Pull every line containing "pixels" from the entries.

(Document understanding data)
=-=-=

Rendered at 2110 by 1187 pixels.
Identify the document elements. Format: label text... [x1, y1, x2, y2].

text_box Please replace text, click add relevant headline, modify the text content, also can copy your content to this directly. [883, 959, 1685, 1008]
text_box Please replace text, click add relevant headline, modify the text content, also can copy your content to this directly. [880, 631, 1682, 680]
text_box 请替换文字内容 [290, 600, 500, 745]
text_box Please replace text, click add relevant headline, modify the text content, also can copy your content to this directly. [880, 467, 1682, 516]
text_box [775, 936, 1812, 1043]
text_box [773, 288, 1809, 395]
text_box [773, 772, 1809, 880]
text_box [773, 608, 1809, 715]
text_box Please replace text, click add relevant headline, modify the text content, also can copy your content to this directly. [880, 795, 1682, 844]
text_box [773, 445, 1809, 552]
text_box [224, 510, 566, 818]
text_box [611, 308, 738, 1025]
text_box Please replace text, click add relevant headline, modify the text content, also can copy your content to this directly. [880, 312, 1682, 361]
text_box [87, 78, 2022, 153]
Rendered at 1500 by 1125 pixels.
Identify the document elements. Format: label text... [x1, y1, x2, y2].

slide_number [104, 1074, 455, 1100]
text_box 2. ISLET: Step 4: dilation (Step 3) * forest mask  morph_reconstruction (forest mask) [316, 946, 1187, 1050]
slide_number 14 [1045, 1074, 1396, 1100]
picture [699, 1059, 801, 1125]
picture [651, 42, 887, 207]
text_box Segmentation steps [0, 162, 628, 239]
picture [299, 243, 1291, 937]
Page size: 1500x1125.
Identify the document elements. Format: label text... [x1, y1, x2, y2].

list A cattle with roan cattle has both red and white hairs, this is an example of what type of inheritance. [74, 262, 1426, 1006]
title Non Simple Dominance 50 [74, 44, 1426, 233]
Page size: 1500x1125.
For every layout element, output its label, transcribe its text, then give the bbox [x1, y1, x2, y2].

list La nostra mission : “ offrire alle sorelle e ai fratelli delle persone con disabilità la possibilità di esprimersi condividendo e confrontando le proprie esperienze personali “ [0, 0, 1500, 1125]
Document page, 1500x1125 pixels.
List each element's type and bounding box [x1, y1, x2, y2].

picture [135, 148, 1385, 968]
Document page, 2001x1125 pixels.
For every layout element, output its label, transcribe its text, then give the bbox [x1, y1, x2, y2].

=-=-=

- RESULT BELOW -
Rendered at 2110 by 1187 pixels.
Rendered at 1500 by 1125 pixels.
Document page, 1500x1125 pixels.
Document page, 2001x1125 pixels.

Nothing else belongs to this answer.